Another important trend is the expanding recognition of the importance of heritage and history to the lives of citizens within communities, and to tourists from outside the community. Well built and historically significant buildings are being re-used for housing and commercial developments because, in addition to saving resources, they preserve the heritage of a community and provide a tourist attraction.

Graham Rowles and John Watkins describe the trend toward an older population and longer retirements in their chapter, Growing Old in Kentucky in the Approaching Age of Age. The aging of the population provides a growing audience with interest in heritage, history, arts, and crafts. A companion trend has been the out-migration from Kentucky of a younger, educated population looking for a "better life." Perhaps the most interesting new trend is the movement of these same young people, as well as many older professionals, back from large cities to smaller communities in order to improve their quality of life, as discussed by Michael Price in Migration in Kentucky. These educated citizens will demand that their communities develop their local museums, housing options, historic buildings, public libraries, arts performances, and downtown design in order to meet their standards of quality.

Increased access to lifelong education, heritage, arts, and humanities will also be achieved through easily accessible "virtual universities," on-line public libraries, inter-active local history museums, and arts performances in the workplace. Equally important will be the trend toward "one stop shopping" which results from the increased demands on family time and increased hours devoted to work. An example is the packaging and marketing of convenient parking and dining as part of an evening out at the theater. Likewise, a community that wants to attract tourists interested in heritage and arts will package those attractions with lodging, dining and shopping.
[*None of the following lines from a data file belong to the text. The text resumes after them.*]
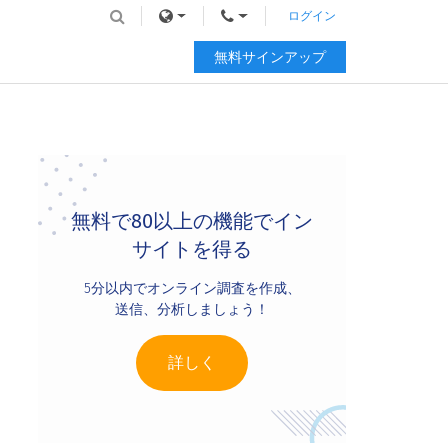
ログイン
無料サインアップ
Primary
Sidebar
無料で80以上の機能でイン
サイトを得る
5分以内でオンライン調査を作成、
送信、分析しましょう！
詳しく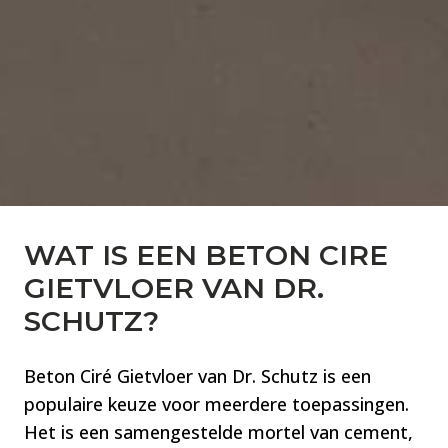
WAT IS EEN BETON CIRE
GIETVLOER VAN DR.
SCHUTZ?
Beton Ciré Gietvloer van Dr. Schutz is een
populaire keuze voor meerdere toepassingen.
Het is een samengestelde mortel van cement,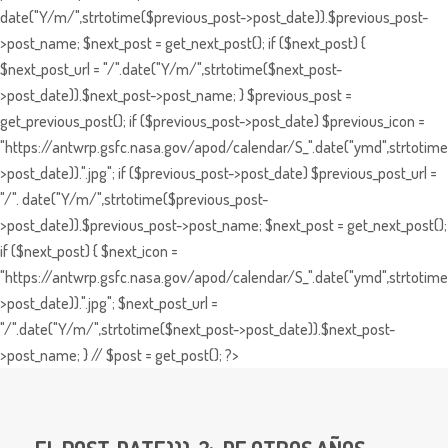
date("Y/m/",strtotime($previous_post->post_date)).$previous_post-
>post_name; $next_post = get_next_post(); if ($next_post) {
$next_post_url = "/".date("Y/m/",strtotime($next_post-
>post_date)).$next_post->post_name; } $previous_post =
get_previous_post(); if ($previous_post->post_date) $previous_icon =
"https://antwrp.gsfc.nasa.gov/apod/calendar/S_".date("ymd",strtotime
>post_date)).".jpg"; if ($previous_post->post_date) $previous_post_url =
"/". date("Y/m/",strtotime($previous_post-
>post_date)).$previous_post->post_name; $next_post = get_next_post();
if ($next_post) { $next_icon =
"https://antwrp.gsfc.nasa.gov/apod/calendar/S_".date("ymd",strtotime
>post_date)).".jpg"; $next_post_url =
"/".date("Y/m/",strtotime($next_post->post_date)).$next_post-
>post_name; } // $post = get_post(); ?>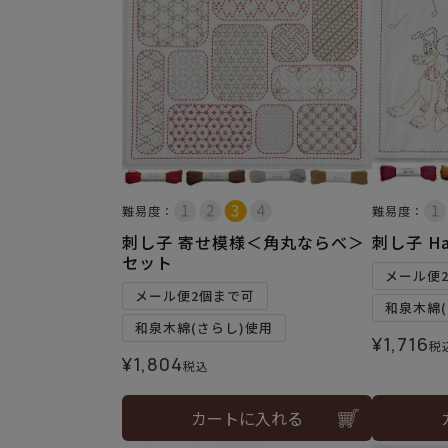
難易度：
難易度：
刺し子 寄せ模様＜角丸ならべ＞
刺し子 Ha
セット
メール便
メール便2個まで可
和泉木綿(
和泉木綿(さらし)使用
¥
1,716
税
¥
1,804
税込
カートに入れる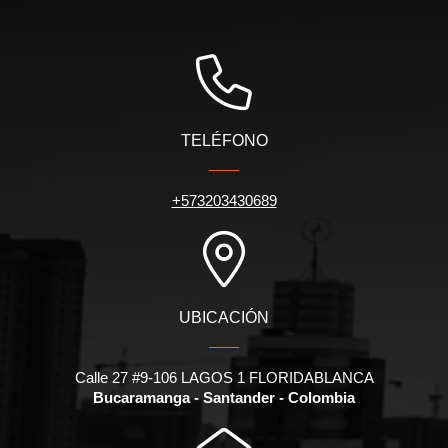
TELÉFONO
+573203430689
UBICACIÓN
Calle 27 #9-106 LAGOS 1 FLORIDABLANCA
Bucaramanga - Santander - Colombia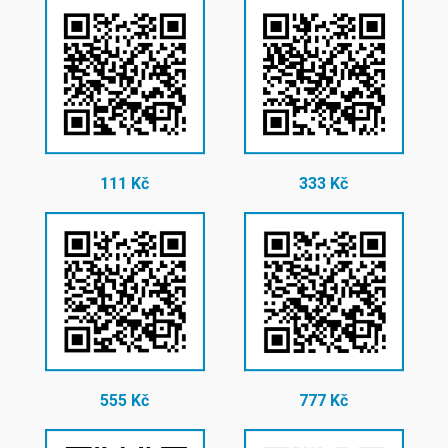
111 Kč
333 Kč
555 Kč
777 Kč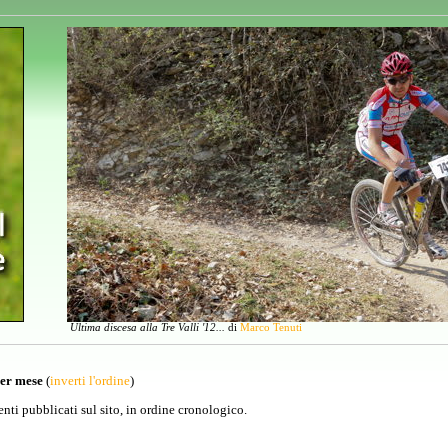
Ultima discesa alla Tre Valli '12...
di
Marco Tenuti
per mese
(
inverti l'ordine
)
venti pubblicati sul sito, in ordine cronologico.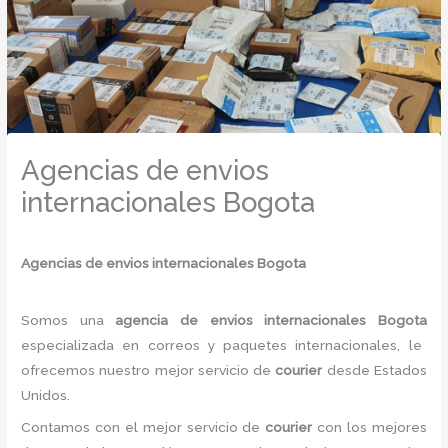
Agencias de envios
internacionales Bogota
Agencias de envios internacionales Bogota
Somos una
agencia de envios internacionales Bogota
especializada en correos y paquetes internacionales, le
ofrecemos nuestro mejor servicio de
courier
desde Estados
Unidos.
Contamos con el mejor servicio de
courier
con los mejores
The desire for an improved quality of life is evidenced in the Kentucky Strategic Plan for Economic Development which calls for government to "promote and develop Kentucky’s cultural and historical assets as an economic tool because Kentucky has a rich culture and history which help define the Commonwealth’s identity and quality of life."
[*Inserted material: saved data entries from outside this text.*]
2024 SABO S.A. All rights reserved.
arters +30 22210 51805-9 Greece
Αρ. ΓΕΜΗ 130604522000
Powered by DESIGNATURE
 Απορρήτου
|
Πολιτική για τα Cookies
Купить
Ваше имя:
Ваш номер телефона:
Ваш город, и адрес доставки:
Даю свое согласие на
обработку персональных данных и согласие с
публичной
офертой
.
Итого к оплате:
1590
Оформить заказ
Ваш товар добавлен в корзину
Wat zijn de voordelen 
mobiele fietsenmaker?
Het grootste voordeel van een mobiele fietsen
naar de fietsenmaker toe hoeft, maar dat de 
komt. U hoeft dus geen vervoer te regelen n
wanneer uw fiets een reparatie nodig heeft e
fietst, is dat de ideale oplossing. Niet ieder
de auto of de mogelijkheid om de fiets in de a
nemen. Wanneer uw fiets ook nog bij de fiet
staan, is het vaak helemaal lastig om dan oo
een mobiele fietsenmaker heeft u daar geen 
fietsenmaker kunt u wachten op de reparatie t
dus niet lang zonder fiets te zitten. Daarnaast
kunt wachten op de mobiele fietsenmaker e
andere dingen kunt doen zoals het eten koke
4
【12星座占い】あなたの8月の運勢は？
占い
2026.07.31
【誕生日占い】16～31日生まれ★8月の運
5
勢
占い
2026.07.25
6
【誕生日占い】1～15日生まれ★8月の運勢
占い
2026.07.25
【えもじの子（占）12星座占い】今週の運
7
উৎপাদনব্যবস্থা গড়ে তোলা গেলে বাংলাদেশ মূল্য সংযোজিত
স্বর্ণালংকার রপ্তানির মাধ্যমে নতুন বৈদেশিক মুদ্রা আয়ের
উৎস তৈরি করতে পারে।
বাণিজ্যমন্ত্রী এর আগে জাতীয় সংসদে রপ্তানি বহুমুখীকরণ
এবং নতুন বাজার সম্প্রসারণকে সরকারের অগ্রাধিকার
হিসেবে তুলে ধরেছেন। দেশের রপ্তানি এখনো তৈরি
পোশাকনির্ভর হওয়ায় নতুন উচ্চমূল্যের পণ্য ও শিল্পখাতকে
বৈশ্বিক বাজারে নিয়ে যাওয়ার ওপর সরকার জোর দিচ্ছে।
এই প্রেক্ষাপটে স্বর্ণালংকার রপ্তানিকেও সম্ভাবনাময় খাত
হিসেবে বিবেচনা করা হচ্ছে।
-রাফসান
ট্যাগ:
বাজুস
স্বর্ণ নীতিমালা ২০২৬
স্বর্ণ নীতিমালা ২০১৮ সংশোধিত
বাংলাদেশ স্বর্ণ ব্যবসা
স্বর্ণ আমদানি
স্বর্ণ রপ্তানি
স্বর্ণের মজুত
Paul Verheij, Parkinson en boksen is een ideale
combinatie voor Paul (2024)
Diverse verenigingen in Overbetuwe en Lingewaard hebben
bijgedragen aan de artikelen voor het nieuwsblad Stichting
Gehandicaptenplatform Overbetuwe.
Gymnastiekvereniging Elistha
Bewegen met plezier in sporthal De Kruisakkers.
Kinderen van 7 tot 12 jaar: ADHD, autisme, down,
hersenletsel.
As communities see the need to develop their cultural assets, they will include cultural planning and development in their community economic/tourism development plan. The trend toward collaborative economic and cultural planning will have an impact on local communities as well as on state government. A good example is Governor Patton’s announcement of Renaissance Kentucky, a program which seeks to improve Kentucky downtowns, large and small, by linking economic development with housing, tourism, infrastructure, urban design, and cultural development. Also recognizing this need, the Kentucky Education, Arts & Humanities Cabinet and its 13 member agencies launched a program in 1995 called the Cultural Economics Initiative. This program provided a small grant and technical assistance to 30 Kentucky communities to help them inventory and analyze their cultural/historic resources and integrate them into a larger economic development plan.
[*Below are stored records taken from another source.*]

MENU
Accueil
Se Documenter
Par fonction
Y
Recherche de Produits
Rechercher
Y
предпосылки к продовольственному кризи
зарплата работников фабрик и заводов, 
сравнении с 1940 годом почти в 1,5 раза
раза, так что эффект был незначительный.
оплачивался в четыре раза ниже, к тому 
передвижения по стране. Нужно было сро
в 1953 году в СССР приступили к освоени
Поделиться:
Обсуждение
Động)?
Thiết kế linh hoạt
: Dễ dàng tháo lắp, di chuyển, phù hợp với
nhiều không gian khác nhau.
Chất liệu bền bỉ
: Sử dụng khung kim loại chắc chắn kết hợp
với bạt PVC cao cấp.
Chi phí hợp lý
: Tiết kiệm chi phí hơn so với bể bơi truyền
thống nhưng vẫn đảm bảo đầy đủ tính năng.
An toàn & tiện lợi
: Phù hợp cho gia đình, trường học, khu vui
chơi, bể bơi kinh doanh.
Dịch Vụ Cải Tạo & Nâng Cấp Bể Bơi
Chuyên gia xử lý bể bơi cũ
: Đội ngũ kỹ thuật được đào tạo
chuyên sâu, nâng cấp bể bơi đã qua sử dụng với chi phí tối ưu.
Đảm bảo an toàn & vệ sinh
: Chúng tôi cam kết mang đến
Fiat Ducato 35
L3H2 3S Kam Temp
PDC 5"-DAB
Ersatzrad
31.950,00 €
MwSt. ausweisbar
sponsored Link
Community planning for the development of cultural assets as economic tools is of increasing importance because of other identified trends. Decreasing government and philanthropic funding for cultural institutions is creating a need for more earned income to sustain nonprofits, and more business sponsorship and marketing of events which provide exposure and good will such as education and community service. With the need to broaden the audience will come the need to offer audience-driven programming and "info-tainment," thereby requiring cultural institutions to adjust to entertaining as well as conveying content.

The education, arts and humanities community attempts to interpret the past and look to the future. As the level and accessibility of distance educational and cultural offerings increase, there will be a demand for an enhanced quality of life—the building of a community white picket fence—through more locally planned and produced education, arts, heritage, environmental, and humanities programs.